Figure 4.

MYC represses type I interferon signaling by modulating STING expression. (A) Schematic of the pattern recognition receptor pathways. (B) RT-qPCR analyses of genes related to these pathways in BT-549 and HCC1143 cells with MYC knockdown. (C, D) Immunoblotting analyses of STING expression in BT-549 and Hs578T cells with MYC knockdown (C) or MYC overexpression (D). (E) dsDNA and DAPI staining in BT-549 and HCC1143 cells using immunofluorescence. (F, G) Change in CCL5, CXCL10 and IFNβ levels measured by ELISA (F), flow cytometry analyses of MHC-I expression (G) in BT-549 and HCC1143 cells transfected with MYC-siRNAs or NC-siRNA in the negative control and STING-knockdown groups. (H) Migratory ability of in CD8⁺ T cell cocultured with BT-549 and HCC1143 cells transfected with MYC-siRNAs or NC-siRNA in the negative control and STING-knockdown groups.
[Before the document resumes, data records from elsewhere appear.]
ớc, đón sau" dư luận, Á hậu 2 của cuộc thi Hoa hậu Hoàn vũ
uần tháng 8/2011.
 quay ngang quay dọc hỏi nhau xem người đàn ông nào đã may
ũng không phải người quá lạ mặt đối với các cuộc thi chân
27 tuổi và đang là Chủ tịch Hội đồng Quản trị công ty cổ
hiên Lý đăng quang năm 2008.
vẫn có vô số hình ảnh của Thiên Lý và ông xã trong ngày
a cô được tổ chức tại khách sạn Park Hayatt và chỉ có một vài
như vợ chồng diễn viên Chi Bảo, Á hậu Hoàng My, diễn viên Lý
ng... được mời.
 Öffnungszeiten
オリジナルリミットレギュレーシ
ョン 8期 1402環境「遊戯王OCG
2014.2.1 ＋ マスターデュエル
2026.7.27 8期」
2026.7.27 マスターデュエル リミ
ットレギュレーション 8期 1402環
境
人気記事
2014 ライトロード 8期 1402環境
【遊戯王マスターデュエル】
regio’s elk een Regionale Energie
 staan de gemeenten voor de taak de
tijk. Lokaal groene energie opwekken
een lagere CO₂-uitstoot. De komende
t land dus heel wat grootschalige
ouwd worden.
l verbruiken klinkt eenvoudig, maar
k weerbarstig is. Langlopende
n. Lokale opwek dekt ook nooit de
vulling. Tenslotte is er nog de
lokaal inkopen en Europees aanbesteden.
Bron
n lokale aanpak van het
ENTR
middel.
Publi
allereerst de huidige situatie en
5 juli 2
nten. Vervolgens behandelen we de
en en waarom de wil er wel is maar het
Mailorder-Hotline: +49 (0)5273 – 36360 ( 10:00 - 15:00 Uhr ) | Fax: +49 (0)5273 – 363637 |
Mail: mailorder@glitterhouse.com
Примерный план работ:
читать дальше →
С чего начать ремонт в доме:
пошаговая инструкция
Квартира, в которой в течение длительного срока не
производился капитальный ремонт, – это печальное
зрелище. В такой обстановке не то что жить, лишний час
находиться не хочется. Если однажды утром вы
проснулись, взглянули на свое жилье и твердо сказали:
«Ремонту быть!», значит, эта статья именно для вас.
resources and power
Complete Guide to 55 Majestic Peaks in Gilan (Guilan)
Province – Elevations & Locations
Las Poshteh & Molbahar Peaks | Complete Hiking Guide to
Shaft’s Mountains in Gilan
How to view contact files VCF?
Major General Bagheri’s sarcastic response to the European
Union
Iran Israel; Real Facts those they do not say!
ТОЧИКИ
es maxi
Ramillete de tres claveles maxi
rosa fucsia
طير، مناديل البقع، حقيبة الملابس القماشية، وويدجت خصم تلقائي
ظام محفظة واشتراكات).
Relative MFI was calculated by dividing MFI in each group by MFI of isotype control. Migration index was calculated by dividing the number of cells that migrated in each group by the number migrating in CD8⁺/media alone group. The data are presented as the mean±SEM (B, F–H); n=3 independent experiments (B, F–H); two-tailed unpaired Student’s t test (B, F–H). *P<0.05; **P<0.01; ***P<0.001. DAPI, 2-(4-Amidinophenyl)-6-indolecarbamidine; IFNβ, interferon β; MFI, mean fluorescence intensity; NS, not significant; RT-qPCR, quantitaive reverse transcription PCR; SEM, standard error of mean.